Exercise instructions | Show, from the entries below, every line in which "team" appears.

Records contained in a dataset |

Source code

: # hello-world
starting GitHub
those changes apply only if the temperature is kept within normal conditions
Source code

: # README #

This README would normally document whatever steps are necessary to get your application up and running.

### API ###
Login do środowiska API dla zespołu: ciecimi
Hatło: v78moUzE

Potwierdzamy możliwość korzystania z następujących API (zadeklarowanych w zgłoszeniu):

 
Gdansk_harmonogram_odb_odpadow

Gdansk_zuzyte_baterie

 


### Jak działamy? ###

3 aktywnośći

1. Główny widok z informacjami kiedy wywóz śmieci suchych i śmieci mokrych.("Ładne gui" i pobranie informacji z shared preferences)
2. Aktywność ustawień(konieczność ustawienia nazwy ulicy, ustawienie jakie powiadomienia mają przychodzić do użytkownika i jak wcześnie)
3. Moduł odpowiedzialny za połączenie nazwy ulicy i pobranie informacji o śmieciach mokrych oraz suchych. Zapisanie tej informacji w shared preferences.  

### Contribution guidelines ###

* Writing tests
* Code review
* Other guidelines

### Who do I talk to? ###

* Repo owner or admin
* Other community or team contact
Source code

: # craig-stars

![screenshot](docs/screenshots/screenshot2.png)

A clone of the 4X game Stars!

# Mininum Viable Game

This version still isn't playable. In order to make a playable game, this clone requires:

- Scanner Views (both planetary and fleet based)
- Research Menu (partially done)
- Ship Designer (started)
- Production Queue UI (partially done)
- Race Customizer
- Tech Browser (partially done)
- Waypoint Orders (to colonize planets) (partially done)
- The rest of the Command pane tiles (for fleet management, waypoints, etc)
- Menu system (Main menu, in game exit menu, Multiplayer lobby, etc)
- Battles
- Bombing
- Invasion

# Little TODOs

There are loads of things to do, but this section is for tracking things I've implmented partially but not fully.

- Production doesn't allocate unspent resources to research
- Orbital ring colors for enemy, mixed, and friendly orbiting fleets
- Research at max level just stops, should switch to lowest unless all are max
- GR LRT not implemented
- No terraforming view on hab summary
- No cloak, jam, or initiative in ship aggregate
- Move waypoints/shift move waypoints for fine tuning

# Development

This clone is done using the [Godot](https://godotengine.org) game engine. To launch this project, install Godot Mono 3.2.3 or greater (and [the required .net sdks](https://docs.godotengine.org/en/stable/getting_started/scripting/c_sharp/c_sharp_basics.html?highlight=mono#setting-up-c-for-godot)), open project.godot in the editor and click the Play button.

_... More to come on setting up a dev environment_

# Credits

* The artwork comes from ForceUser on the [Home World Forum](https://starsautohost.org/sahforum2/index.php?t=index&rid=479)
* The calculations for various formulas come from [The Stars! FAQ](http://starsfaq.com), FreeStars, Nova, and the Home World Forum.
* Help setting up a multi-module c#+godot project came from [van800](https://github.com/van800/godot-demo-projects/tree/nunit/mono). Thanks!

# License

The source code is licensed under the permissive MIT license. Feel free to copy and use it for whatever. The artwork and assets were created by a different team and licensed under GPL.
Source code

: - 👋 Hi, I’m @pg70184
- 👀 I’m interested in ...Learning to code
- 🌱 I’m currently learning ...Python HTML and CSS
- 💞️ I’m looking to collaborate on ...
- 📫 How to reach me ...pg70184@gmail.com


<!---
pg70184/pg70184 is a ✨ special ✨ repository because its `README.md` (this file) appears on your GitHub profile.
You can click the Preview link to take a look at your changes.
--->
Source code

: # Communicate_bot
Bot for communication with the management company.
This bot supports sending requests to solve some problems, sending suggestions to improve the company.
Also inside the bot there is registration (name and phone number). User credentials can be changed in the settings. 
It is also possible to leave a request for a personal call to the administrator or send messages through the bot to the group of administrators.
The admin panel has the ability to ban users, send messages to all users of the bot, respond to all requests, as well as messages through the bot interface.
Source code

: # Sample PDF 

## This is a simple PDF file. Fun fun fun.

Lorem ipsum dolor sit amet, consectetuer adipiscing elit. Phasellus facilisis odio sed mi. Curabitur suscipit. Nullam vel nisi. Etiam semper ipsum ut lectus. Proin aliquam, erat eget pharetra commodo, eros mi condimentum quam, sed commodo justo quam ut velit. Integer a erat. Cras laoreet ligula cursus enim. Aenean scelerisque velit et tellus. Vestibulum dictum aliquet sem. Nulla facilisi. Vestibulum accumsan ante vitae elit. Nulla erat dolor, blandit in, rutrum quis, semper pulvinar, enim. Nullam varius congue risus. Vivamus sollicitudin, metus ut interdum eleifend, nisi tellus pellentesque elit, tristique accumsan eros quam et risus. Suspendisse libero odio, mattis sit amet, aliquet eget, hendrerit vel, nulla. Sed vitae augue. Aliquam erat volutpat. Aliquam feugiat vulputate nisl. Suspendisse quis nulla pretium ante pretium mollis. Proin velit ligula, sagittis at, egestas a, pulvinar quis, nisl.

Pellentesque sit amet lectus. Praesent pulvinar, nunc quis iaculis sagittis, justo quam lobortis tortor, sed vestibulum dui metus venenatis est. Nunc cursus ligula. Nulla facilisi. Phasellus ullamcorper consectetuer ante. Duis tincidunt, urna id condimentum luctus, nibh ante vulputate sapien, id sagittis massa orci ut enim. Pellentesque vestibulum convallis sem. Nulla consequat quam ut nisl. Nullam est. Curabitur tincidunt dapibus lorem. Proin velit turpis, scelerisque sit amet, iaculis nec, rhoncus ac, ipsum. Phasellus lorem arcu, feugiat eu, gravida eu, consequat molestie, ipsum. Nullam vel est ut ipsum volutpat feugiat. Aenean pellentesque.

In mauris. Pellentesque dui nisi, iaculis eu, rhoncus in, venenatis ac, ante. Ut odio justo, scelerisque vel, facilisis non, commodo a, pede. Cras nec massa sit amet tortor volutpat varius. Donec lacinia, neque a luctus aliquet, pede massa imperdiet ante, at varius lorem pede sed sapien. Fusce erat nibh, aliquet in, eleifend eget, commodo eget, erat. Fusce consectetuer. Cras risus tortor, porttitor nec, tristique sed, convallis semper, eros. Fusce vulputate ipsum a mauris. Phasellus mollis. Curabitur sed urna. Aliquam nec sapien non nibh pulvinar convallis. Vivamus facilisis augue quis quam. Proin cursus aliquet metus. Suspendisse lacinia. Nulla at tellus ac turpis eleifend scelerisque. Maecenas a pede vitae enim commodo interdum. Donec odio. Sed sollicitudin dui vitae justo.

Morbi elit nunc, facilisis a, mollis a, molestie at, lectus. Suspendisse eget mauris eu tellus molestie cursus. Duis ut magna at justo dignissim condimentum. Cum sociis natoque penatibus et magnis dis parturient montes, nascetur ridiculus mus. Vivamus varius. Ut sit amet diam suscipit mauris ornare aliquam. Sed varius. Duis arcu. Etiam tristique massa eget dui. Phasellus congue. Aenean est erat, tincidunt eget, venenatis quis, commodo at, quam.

Answer to the problem |
* Other community or team contact
The source code is licensed under the permissive MIT license. Feel free to copy and use it for whatever. The artwork and assets were created by a different team and licensed under GPL.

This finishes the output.